The EU is proposing that companies manufacturing and importing substances with a production volume of 1 ton or more should register them in a single place. They should also be required to assess the risks arising from their use and to take measures to manage any risk they identify. The US government has said that it "has concerns about the implementation and compliance costs associated with the [programme]".

According to the European Commission, its Registration, Evaluation and Authorisation of Chemicals (Reach) directive would replace over 40 existing EU directives and regulations. The number of substances on the market in 1981 was over 100,000. Some 30,000 will now have to be registered. There is also a growing awareness of chemicals affecting health and nature.

Mr Powell has sent a cable to American embassies and consulates in Europe in an effort to combat the programme. The 11-paragraph "action request" says that Reach could affect virtually all American exports.

US exports to the EU stood at more than $150bn (£79bn) in 2003. The cable quotes a report claiming that, under the directive, the French cosmetics industry would have to reformulate 100 per cent of its products.

The American Chamber of Commerce to the European Union takes a similar line. In a paper on "The European Chemicals Policy Revolution", it argues that: "Reach, as proposed, will impose excessive burdens and exaggerated costs on industry and generate an overwhelming bureaucracy. This will stifle innovation".

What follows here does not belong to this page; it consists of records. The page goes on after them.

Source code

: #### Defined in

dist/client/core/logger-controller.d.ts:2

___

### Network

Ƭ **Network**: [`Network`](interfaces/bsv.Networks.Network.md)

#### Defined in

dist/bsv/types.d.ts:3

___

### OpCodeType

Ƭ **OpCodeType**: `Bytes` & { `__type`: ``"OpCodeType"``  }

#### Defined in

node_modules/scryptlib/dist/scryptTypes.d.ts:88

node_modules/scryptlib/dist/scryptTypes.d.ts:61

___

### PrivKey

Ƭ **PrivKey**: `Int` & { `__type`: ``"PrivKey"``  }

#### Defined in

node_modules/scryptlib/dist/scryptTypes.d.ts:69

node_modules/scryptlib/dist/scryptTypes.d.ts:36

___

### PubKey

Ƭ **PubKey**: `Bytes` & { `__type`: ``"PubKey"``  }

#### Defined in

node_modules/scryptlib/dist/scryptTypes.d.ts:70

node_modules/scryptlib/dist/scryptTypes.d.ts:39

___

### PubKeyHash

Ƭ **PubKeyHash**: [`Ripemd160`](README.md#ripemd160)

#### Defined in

According to Greenpeace, the Bush administration is attacking Reach "vehemently, in one of the most aggressive foreign lobby efforts ever to influence a proposed piece of EU legislation."

Greenpeace cites a US Congressional report taking the environmentalists' viewpoint. This concluded that the Bush administration, "at the request of the US chemical industry, mounted a campaign to block the efforts of the European Union to regulate chemical companies".

Economic ministers from European countries met in Brussels last week to discuss a radical simplification of the draft rules for the registration of substances.

Some important companies are taking the move to safer chemicals seriously.

Nokia has committed itself to phasing out brominated flame retardants (BFRs) and PVC plastic in its mobile phones, and Unilever has confirmed that its new personal care products in Europe do not contain chemicals such as most phthalates, "nitro musks" or "polycyclic musks". Samsung recently made commitments to manufacture products free of hazardous chemicals.